Episode 137

Lovisa: AI, Agentic Shopping & Lean Ecommerce Ops

Neil Du Plessis
Neil Du Plessis
Former VP, Global Ecommerce

In this episode we talked about:

  • How AI-powered photography solves biological limits in jewelry modeling.
  • The reason traditional checkout processes are losing out to simpler agentic interfaces.
  • Ways natural language queries are replacing traditional data dashboards for business users.
  • The potential for "born digital" brands to launch without a conventional website.
  • Why major AI players are eyeing commerce transactions as their next primary revenue stream.
  • The role of virtual try-on technology in bridging the gap between current web standards and the future.

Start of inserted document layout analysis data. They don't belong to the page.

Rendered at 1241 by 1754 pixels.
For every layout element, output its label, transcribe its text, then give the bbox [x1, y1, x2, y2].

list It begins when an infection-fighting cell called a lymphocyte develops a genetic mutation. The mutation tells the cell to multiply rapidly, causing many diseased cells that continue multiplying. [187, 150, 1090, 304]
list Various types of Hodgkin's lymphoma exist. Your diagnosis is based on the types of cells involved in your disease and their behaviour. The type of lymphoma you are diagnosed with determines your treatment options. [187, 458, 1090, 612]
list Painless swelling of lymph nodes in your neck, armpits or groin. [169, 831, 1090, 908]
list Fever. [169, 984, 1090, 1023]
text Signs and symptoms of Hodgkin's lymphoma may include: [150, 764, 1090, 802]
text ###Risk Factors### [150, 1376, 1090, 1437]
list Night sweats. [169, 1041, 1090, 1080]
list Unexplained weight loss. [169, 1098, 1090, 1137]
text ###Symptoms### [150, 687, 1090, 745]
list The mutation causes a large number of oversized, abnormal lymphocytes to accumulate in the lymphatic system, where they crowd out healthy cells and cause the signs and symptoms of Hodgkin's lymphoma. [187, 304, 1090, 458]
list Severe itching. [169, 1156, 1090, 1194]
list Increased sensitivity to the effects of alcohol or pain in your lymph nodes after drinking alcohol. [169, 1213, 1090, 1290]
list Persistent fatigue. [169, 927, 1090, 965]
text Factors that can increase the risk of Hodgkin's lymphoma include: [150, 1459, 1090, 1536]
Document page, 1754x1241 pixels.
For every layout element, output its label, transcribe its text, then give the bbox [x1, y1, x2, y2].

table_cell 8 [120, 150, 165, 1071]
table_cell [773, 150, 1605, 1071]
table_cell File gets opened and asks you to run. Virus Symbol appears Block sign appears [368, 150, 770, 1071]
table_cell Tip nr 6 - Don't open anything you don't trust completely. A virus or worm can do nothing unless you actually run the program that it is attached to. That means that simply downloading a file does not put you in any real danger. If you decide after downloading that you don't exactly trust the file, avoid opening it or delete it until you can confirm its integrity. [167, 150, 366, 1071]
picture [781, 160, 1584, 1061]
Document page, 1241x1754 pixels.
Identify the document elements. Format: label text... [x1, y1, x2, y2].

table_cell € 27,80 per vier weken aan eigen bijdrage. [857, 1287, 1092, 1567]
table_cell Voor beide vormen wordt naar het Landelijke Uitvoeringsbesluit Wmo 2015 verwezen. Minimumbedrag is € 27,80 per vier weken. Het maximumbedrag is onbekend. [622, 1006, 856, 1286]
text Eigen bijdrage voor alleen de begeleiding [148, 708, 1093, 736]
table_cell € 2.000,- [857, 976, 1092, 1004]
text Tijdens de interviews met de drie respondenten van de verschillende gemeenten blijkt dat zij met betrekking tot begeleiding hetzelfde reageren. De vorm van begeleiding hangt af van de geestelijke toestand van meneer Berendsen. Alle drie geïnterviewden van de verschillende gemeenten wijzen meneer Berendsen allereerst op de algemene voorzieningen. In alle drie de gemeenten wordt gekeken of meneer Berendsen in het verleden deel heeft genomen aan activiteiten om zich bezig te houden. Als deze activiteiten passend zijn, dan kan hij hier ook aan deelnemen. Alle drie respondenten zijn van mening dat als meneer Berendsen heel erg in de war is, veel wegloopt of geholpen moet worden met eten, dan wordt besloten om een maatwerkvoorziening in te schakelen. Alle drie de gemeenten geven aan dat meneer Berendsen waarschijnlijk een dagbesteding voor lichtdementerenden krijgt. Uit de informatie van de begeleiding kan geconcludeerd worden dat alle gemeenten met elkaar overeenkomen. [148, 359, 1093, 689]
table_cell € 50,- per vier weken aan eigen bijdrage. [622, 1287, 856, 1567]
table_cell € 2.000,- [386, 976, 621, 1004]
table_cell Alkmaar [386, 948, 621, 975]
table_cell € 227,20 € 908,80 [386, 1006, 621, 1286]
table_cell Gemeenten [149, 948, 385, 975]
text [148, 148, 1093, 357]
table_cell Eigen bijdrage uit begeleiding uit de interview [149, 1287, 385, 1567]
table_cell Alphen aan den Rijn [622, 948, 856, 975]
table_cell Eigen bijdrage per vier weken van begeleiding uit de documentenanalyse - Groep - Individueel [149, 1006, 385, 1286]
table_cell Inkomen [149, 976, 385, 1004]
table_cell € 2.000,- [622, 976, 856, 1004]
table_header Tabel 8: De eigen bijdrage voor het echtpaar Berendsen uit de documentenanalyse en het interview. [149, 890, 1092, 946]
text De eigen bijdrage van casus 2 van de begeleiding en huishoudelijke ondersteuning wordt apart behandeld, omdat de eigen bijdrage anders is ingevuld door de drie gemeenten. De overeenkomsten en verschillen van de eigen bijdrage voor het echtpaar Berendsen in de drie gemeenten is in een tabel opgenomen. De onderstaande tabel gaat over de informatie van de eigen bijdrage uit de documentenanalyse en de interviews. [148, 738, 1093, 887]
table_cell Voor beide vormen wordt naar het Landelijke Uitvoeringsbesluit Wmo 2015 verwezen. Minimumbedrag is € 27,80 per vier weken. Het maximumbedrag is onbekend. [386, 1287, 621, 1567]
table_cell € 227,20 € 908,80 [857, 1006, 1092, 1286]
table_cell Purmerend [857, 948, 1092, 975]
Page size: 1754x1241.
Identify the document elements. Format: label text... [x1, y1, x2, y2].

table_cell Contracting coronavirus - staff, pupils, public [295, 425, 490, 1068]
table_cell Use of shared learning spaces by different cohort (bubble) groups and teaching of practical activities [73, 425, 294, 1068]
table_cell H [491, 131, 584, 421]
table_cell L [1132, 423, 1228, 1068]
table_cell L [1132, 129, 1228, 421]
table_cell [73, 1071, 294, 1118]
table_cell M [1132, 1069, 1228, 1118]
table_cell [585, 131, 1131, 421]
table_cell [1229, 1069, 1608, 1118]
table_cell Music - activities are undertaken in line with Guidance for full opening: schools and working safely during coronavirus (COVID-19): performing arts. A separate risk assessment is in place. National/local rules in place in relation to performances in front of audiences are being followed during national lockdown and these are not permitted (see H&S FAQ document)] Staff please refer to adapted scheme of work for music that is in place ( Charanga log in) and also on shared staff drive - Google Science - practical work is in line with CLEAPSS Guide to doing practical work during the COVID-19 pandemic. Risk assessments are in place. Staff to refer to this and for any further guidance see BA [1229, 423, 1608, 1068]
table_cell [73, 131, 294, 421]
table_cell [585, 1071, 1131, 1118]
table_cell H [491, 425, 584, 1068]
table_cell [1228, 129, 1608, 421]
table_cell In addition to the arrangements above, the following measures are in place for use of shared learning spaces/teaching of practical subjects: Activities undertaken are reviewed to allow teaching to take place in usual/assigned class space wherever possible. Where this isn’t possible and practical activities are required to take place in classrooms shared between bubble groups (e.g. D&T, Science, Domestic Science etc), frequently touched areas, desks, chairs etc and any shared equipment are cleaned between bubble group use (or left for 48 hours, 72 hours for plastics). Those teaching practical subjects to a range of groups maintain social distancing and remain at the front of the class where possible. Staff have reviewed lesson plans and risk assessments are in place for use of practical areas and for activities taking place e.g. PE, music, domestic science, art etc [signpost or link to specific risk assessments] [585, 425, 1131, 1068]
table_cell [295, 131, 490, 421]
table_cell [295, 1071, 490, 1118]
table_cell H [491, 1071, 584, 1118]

🎧 Listen now on Apple Podcasts, Spotify, or YouTube

Episode highlights:

02:09 – Solving creative bottlenecks in high-SKU operations

05:03 – The collapse of the specialized analytics infrastructure

07:31 – Why customer brains are wired for simplicity over complexity

09:56 – The transition from owned brand moments to agentic interfaces

14:24 – Discovery and transactions through the connected TV ecosystem

17:17 – Leveraging virtual try-on to enhance the traditional web experience

Neil's Bottom Line: The brands that win the next era of commerce won't be the ones defending the website experience they spent forty years perfecting — they'll be the ones who accept that our brains prefer simplicity, and that the friction-filled traditional storefront isn't it. AI is already proving itself operationally, from product copy to photography to data analysis that used to take a team of analysts. But the real shift is the channel itself: agentic interfaces are clunky and underwhelming today, the way online shopping was when you mailed in a money order — and eventually, all of it moves there.

FAQ

Neil Du Plessis points to several high-impact operational use cases from his time at Lovisa, a global jewelry brand with a roughly 7,000-SKU assortment adding 100 to 250 new SKUs per week. AI dramatically sped up product copywriting through set-and-forget brand tone of voice, and transformed product photography — shooting earrings on a silicone ear and using AI to place them onto a model, removing the physical limits of shooting on real people all day. The third big lift is data analysis: tasks that once took an hour or two in Excel can now be queried through an AI agent in seconds, a capability now appearing natively in platforms like Shopify's back end.
Neil argues customer behavior is already shifting and can't be prevented, because our brains prefer simplicity over complexity — and the traditional commerce website, with its endless buttons and clunky checkout, isn't the simplest way to interact. The "pie in the sky" is a multimodal agentic interface where you ask for something, get options, and buy it in a single flow. While chat-based shopping today is a less rich experience than a mature ecom site, he notes the traditional website had decades to evolve, whereas agent interfaces are still in their infancy and will get richer over time.
Neil's guess is that eventually all of it moves to agent-originated transactions, though not on a short timeline — he estimates 24 to 36 months before you see more of a real thing, citing the underwhelming early ChatGPT-Walmart-Etsy experiments. He frames the controversy around brands losing their "owned moment," but argues that owned experience only existed because the website was all we had. With massive capital flowing into AI, he believes commerce — and the money in processing transactions — will be one of the revenue streams that drives the shift. Kailin pushes back, predicting agentic shopping stays a smaller channel unless a step-function change (like a wearable device) reshapes the experience.
Neil sees Google's recent release of the universal cart as an early indicator of Google trying to lock in commerce positioning ahead of the shift to agent interfaces. As traditional Google search loses ground — with traffic moving to OpenAI, Anthropic, and Perplexity — Google stands to lose ad revenue, so locking in a commerce mechanism early makes strategic sense. He wouldn't be surprised to see similar moves from other AI companies as they look to commerce as a revenue stream.
Neil's top trend is using AI to make the current shopping experience richer — everything from virtual try-on to Google's recently released shopping and try-on features. At Lovisa, virtual try-on saw real success through strong vendor partnerships, bringing the digital experience closer to real life and pushing past the upper limit of how good a traditional web experience can be. That said, Neil emphasizes the pace of change makes prediction feel like throwing a dart at a dartboard in a dark room — a nod to how quickly anyone, even an 11-year-old vibe coding a website, can now build something remarkable.